• **WRITTEN INSTRUCTION A**: Reproduce the rows below verbatim, starting at the line that contains "genus: Zephyranthes" and continuing through the final line of the rows.

================

Road in Luzon, Philippines

The Naguilian Road, officially the Quirino Highway and also known as the Baguio–Bauang Road, is a Philippine major highway in northern Luzon that runs from the city of Baguio in the province of Benguet to the municipality of Bauang in the province of La Union.

The 39.114 km highway traverses the Benguet municipalities of Tuba and Sablan, and the La Union towns of Burgos, Naguilian, and Bauang.

The highway serves as a major access route to Baguio. It is primarily used by motorists coming from the port city of San Fernando as well as the northern provinces of the Ilocos Region to get to the city.

Although Quirino Highway is the official name of the road, most people are more used to calling it by its former name. It is also a component of National Route 54 (N54) of the Philippine highway network, where Kennon Road also belongs.

==History==
Naguilian Road, as it was once known, was the first and only road connecting the city to the lowlands, until Kennon Road was completed in 1905. It formed part of Highway 9 especially during the American colonial era. The highway was renamed into "President Elpidio Quirino Highway", in honor of former Philippine President Elpidio Quirino.

================

• **WRITTEN INSTRUCTION B**: According to the Naguilian Road text, in what year was Kennon Road completed?

• **Items from a data source**:

================

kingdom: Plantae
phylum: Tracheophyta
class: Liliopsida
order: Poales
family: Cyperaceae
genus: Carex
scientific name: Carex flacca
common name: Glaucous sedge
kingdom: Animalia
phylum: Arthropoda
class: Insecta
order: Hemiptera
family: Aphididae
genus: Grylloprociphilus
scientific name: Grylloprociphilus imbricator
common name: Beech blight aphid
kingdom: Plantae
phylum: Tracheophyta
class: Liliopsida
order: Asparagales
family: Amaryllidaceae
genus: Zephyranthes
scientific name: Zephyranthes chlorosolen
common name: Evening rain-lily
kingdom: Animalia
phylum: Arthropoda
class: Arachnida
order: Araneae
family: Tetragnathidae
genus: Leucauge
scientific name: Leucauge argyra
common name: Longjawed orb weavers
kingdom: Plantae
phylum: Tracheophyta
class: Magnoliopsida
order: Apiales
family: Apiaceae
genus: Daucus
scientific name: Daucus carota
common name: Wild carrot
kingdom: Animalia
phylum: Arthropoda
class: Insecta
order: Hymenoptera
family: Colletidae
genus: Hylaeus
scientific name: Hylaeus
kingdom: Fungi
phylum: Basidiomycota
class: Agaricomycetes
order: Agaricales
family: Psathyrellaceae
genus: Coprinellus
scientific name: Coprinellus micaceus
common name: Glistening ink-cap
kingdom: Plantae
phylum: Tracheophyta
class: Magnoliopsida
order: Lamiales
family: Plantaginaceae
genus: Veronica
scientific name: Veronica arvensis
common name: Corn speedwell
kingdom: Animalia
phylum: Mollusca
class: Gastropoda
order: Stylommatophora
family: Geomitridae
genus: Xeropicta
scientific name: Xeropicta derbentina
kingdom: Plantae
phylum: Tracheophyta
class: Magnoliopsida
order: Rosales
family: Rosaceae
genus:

================

• **EXERCISE RESPONSE A**:
genus: Zephyranthes
scientific name: Zephyranthes chlorosolen
common name: Evening rain-lily
kingdom: Animalia
phylum: Arthropoda
class: Arachnida
order: Araneae
family: Tetragnathidae
genus: Leucauge
scientific name: Leucauge argyra
common name: Longjawed orb weavers
kingdom: Plantae
phylum: Tracheophyta
class: Magnoliopsida
order: Apiales
family: Apiaceae
genus: Daucus
scientific name: Daucus carota
common name: Wild carrot
kingdom: Animalia
phylum: Arthropoda
class: Insecta
order: Hymenoptera
family: Colletidae
genus: Hylaeus
scientific name: Hylaeus
kingdom: Fungi
phylum: Basidiomycota
class: Agaricomycetes
order: Agaricales
family: Psathyrellaceae
genus: Coprinellus
scientific name: Coprinellus micaceus
common name: Glistening ink-cap
kingdom: Plantae
phylum: Tracheophyta
class: Magnoliopsida
order: Lamiales
family: Plantaginaceae
genus: Veronica
scientific name: Veronica arvensis
common name: Corn speedwell
kingdom: Animalia
phylum: Mollusca
class: Gastropoda
order: Stylommatophora
family: Geomitridae
genus: Xeropicta
scientific name: Xeropicta derbentina
kingdom: Plantae
phylum: Tracheophyta
class: Magnoliopsida
order: Rosales
family: Rosaceae
genus:

• **EXERCISE RESPONSE B**: 1905